13.     Dit betekent dat de minister het winstverbod niet coherent en consistent toepast, zodat het bestreden besluit in strijd is met artikel 49 van het VWEU. De Afdeling verwijst naar het arrest van het Hof van Justitie van 10 maart 2009, ECLI:EU:C:2009:141, punt 63.
Conclusie
14.     Het beroep wegens niet tijdig beslissen is niet-ontvankelijk. Het beroep tegen het besluit van 11 maart 2022 is gegrond. De Afdeling vernietigt dit besluit.
15.     De minister moet de proceskosten vergoeden.
Beslissing
De Afdeling bestuursrechtspraak van de Raad van State:
I.        verklaart het beroep wegens niet tijdig beslissen niet-ontvankelijk;
II.       vernietigt het besluit van 11 maart 2022 met kenmerk DWJZ-2021000672 3331536-1025780-WJZ;
III.      veroordeelt de minister van Volksgezondheid, Welzijn en Sport tot vergoeding van de bij Radiology Holland B.V. voor de behandeling van het bezwaar en beroep opgekomen proceskosten tot een bedrag van € 3.108,00, geheel toe te rekenen aan door een derde beroepsmatig verleende rechtsbijstand;
IV.      gelast dat de minister van Volksgezondheid, Welzijn en Sport aan Radiology Holland B.V. het voor de behandeling van het beroep betaalde griffierecht ten bedrage van € 365,00 vergoedt.

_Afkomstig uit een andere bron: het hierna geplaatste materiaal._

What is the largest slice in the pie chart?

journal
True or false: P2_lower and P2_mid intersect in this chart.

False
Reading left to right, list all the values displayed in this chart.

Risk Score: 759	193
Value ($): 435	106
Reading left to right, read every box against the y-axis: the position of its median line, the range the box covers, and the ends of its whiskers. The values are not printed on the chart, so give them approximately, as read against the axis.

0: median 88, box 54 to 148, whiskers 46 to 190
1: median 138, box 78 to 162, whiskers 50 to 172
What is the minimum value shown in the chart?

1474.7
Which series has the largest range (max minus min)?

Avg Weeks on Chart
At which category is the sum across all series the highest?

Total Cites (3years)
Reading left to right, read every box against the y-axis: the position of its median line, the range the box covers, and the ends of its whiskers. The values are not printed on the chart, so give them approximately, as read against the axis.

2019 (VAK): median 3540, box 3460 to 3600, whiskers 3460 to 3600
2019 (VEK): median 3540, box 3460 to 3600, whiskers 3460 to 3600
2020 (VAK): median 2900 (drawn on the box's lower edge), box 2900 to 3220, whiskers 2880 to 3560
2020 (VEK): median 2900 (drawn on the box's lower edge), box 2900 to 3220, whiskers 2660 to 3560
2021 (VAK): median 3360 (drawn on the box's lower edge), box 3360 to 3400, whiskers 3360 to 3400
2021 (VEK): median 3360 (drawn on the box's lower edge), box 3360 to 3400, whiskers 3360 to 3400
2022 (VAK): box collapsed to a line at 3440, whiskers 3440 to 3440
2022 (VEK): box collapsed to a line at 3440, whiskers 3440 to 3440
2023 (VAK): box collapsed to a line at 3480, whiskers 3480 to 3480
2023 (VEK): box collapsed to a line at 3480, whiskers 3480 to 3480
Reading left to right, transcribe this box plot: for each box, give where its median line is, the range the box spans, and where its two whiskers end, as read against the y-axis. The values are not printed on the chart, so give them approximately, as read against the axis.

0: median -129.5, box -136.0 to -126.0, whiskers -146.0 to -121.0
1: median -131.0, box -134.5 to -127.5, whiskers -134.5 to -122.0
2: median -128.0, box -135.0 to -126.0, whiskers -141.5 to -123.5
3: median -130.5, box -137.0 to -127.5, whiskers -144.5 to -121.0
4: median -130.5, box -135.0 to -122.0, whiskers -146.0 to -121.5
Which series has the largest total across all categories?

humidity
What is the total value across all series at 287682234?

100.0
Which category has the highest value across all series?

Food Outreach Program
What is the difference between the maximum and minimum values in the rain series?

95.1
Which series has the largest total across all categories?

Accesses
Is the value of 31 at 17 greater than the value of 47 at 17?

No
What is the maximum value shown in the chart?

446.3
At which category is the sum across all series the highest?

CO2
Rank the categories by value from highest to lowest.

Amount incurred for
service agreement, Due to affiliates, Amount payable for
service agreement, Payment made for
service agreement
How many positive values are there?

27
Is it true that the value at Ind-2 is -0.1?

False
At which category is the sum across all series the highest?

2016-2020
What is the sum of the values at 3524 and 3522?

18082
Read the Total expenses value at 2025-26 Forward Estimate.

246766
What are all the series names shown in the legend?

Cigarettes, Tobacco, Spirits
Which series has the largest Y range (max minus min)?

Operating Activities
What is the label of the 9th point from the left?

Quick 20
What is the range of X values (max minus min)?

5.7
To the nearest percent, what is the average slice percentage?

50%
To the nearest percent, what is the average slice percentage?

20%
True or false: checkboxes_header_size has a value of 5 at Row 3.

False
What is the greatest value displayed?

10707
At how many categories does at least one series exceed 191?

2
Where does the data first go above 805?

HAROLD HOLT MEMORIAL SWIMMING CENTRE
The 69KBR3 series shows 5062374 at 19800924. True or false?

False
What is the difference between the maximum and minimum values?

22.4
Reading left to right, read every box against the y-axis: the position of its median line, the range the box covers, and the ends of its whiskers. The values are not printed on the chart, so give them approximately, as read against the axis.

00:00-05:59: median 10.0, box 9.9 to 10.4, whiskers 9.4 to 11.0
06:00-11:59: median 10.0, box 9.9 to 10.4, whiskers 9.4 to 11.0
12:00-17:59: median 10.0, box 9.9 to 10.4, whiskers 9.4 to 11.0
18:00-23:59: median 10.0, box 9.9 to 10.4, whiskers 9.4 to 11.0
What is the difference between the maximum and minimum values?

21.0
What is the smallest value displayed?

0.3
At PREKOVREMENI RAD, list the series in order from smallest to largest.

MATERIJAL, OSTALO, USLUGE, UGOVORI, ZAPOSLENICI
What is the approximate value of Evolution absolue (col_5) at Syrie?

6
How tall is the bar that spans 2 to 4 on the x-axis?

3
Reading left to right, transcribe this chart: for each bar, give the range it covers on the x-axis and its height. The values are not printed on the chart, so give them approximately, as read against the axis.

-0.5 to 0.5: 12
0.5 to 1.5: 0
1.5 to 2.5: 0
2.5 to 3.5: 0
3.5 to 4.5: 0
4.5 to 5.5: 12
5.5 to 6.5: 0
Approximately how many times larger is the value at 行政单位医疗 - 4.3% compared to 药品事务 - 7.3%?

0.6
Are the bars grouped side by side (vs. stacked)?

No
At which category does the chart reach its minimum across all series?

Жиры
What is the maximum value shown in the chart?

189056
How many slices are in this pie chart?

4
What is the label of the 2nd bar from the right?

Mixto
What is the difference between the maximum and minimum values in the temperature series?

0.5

Aldus vastgesteld door mr. N. Verheij, voorzitter, en mr. A.J.C. de Moor-van Vugt en mr. W. den Ouden, leden, in tegenwoordigheid van mr. O. van Loon, griffier.
De voorzitter is verhinderd de uitspraak te ondertekenen
w.g. Van Loon
griffier
Uitgesproken in het openbaar op 22 oktober 2025
284-1067
BIJLAGE - WETTELIJK KADER
Wet toelating zorginstellingen
Artikel 5
Een instelling heeft geen winstoogmerk, behoudens de bij algemene maatregel van bestuur aan te wijzen categorieën van instellingen.
Uitvoeringsbesluit WTZi
Artikel 3.1
Als categorieën van instellingen waarvoor winstoogmerk is toegestaan, worden aangewezen instellingen die uitsluitend een of meer van de volgende vormen van zorg verlenen:
audiologische zorg;
behandeling van gedragswetenschappelijke aard in verband met een psychiatrische aandoening;
farmaceutische zorg;
huisartsenzorg;
kraamzorg;
medisch specialistische zorg, uitsluitend in verband met een psychiatrische aandoening en niet in combinatie met Zvw-verblijf;
mondzorg;
paramedische zorg;
persoonlijke verzorging, verpleging, begeleiding, schoonmaak van de woning of behandeling, anders dan behandeling van gedragswetenschappelijke aard in verband met een psychiatrische aandoening, indien deze vormen van zorg niet worden verleend in combinatie met Wlz-verblijf;
trombosezorg;
uitleen van verpleegartikelen;
verloskundige zorg;
verstrekken van hulpmiddelen;
vervoer;
zorg in een kleinschalige woonvoorziening.